The following code works but is too slow. Is there a better non-iterative Pandas'esque solution?
def cleanData(df) :
lastGoodValue = 0
for row in df.itertuples() :
if (df.at[row.Index, 'Barometric Altitude'] == 16383.997535000002) :
df.at[row.Index, 'Barometric Altitude'] = lastGoodValue
else:
lastGoodValue = df.at[row.Index, 'Barometric Altitude']
return df
CodePudding user response:
This might provide a solution to your itterating proces. For this I have used the aforementioned suggestion by using the ffill method:
import pandas as pd
noise_value = 16383.997535000002
# Sample dataframe
df = pd.DataFrame({'row': [1, 2, noise_value, noise_value, 4, 5, noise_value, 7, 8, 9]})
# Replace the bad value (noise_value) with the previous good value using the ffill method
df = df.replace(noise_value, method="ffill")

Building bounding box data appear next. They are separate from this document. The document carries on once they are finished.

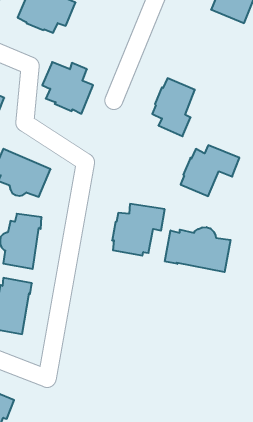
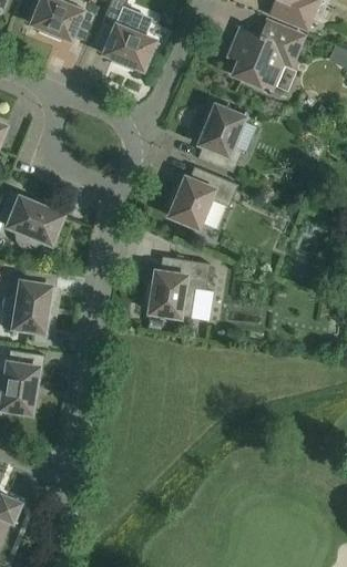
building: none -> [225,17,307,94]
building: [42,62,93,114] -> [94,10,157,74]
building: [181,145,239,196] -> [164,168,237,231]
building: [165,227,231,272] -> none

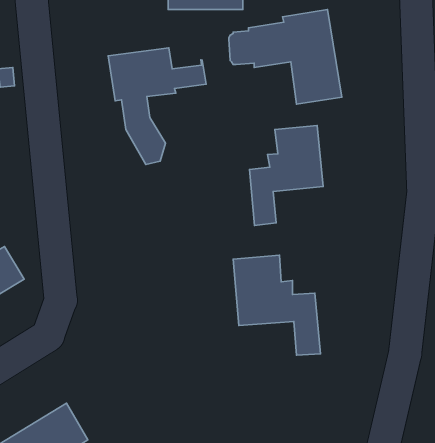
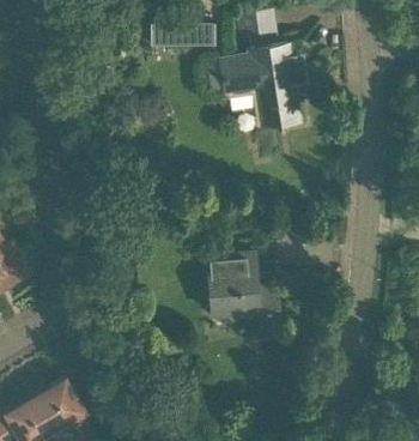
building: [108,48,206,165] -> none
building: [250,126,323,225] -> none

# Print the updated dataframe
print(df)
CodePudding user response:
To replace all noise values including any at the beginning, do a forward-fill AND then a back-fill.
df = df.replace(noiseValue, method="ffill").replace(noiseValue, method="bfill")
Even with replacement in both directions, this method is still 6 times faster than the iterative solution.